Error Message: "Prime::new is obsolete"


#1

I am stuck on Codecademy, Learn Ruby, 7 Refactoring, The Refactor Factory, 7/7.
Here’s a link to the exercise: https://www.codecademy.com/courses/learn-ruby/lessons/the-refactor-factory/exercises/nice-work-2?action=lesson_resume

The Codecademy Ruby window won’t run any of the code for this exercise … I can’t even get Codecademy to run the initially provided code for 1/7. It seems to stall here. I initially discovered this in Google Chrome and the I’m having the same issue with Firefox. I recall that Codecademy just updated their Ruby course … could this change be the source of my problem? I couldn’t get Codecademy to work, so I tried things out in my desktop interactive Ruby and also my command line and I still have problems. The error I receive is "Prime::new is obsolete. use Prime::instance or class methods of Prime. Replacing Prime.new from line 26 of my code doesn’t fix the problem; it causes another problem. The “next” from line 29 of my code “n.times {prime_array << (prime.next) }” isn’t a method … my command line spits out "undefined method ‘next’ for #Prime:0x2563b60 .
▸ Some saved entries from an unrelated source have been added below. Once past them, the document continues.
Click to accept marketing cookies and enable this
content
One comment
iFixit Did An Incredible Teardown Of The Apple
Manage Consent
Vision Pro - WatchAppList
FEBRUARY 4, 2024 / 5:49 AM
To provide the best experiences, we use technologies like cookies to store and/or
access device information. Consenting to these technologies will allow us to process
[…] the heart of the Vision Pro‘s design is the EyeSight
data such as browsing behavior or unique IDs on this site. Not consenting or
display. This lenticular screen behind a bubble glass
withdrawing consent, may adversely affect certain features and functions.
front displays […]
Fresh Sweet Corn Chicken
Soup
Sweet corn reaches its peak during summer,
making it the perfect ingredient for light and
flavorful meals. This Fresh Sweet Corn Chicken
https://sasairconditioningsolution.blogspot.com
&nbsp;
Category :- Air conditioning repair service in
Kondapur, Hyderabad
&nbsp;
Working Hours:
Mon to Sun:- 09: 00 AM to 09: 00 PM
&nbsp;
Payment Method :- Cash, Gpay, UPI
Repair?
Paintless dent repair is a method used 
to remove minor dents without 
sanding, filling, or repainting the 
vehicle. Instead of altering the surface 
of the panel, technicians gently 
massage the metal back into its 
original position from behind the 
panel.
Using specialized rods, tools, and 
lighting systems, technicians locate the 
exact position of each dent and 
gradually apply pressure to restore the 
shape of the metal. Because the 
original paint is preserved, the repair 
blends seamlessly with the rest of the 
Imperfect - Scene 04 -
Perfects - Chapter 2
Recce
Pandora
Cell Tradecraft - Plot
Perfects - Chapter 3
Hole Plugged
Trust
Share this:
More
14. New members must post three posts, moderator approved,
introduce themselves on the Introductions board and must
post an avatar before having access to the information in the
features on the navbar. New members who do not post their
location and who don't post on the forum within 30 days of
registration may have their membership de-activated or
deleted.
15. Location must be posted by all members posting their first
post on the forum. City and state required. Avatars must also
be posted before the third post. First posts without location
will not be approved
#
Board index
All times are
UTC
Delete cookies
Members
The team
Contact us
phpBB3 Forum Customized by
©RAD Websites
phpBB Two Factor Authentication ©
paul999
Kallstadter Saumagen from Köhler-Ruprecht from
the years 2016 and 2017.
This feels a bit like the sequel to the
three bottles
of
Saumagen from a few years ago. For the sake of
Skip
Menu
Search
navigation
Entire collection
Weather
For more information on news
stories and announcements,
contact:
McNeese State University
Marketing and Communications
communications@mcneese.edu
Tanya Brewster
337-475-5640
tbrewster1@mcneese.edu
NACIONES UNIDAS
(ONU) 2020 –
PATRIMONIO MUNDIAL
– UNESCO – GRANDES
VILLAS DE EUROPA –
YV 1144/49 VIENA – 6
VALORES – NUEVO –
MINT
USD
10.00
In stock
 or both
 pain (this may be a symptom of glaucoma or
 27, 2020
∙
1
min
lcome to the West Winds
Here is my code with my comments:

=begin
"The Refactor Factory" project is the concluding exercise for the Learn Ruby unit 7 track called "Refactoring."
This work is part of Codecademy's Full Stack Web Developer Program that I am working on.
This exercise provides you with poorly written Ruby code for a program that generates a list of prime numbers 
up to the entered ending number.
=end


require 'prime'   #This pulls in the Ruby prime module.

#first_n_primes is our program name and it accepts the integer n, which it's called with at the end of the program.
def first_n_primes(n)
#is_a? Integer is used to check if the submitted number is an integer. An error is reported otherwise.
#The original code had a 3 line unless statement here that I've updated to be a single-line if statement.
return "n must be an integer." unless n.is_a? Integer

#Prime numbers are integers that are non-negative, so an error is thrown if a positive # isn't submitted.
#I've replaced the three line if statement from the initial version with this single-line if statement.
return "n must be greater than 0." if n <= 0

  #Here the variable prime_array is defined as an array if it hasn't already been defined to be something
  #See the original code, file with "initial" tagline instead of "refactored," for the inclusion
  #of the "if prime_array.nil?" Here I use the conditional assignment operator to simplify that code.
  prime_array ||= [] 
  #
  prime = Prime.instance
  #There was an uncessary for loop here. I've replaced it with a simpler n.times.
  #.push can be simplified with the concatenation operator (<<).
  n.times {prime_array << (prime.next) }
  prime_array
  #There was a "return prime_array" that I removed. It wasn't necessary because the prime_array was just evaluated.
end

first_n_primes(10)

Thanks for any help you can provide :smiley:


#2

If you remember, we had that weird-looking $VERBOSE = nil on line 1; this allowed us to use the old-style Prime.new from Ruby 1.8 without the interpreter yelling at us.

require 'prime'

def first_n_primes(n)
  # Check for correct input!
  "n must be an integer" unless n.is_a? Integer
  "n must be greater than 0" if n <= 0

  # The Ruby 1.9 Prime class makes the array automatically!
  prime = Prime.instance
  prime.first n
end

puts first_n_primes(10)

#3

Thank you! This code works :smiley:

It’s not important, but I still have a question about the old format of code I was trying to write. I’ve added the “$VERBOSE = nil” to my initial code and gone back to the old Prime.new method. Nothing happens when I try to run this older-style code … do you happen to know why? I assumed that adding the $VERBONE=nil line would allow this older-style code to run.


$VERBOSE = nil
require 'prime’
def first_n_primes(n)
“n must be an integer.” unless n.is_a? Integer
"n must be greater than 0." if n <= 0
prime_array ||= []
prime = Prime.new
n.times {prime_array << (prime.next) }
prime_array
end
first_n_primes(10)



#4

Do you mean the code would not run? Or that you didn’t get any squawk from the interpreter?


#5

I hadn’t thought of that! How do I determine whether or not the code runs?

I’ve added a screenshot of my Command Prompt after trying to run the old and new code. The old code is named “the-refactor-factory-initial.rb” and the new code is called “the-refactor-factory-refactored.rb.” The old code with the “initial” at the end of the file name doesn’t have any output when run.

unrefactored ruby doesn't run


#6

That could be because (and I’m only guessing) the old support is removed for the final lesson and only the new support (Ruby 1.9+) is present. The old code did work in the earlier lessons so that is why I draw this conclusion. I think it is safe to move on. Bookmark that last lesson as NB - breaking new ground.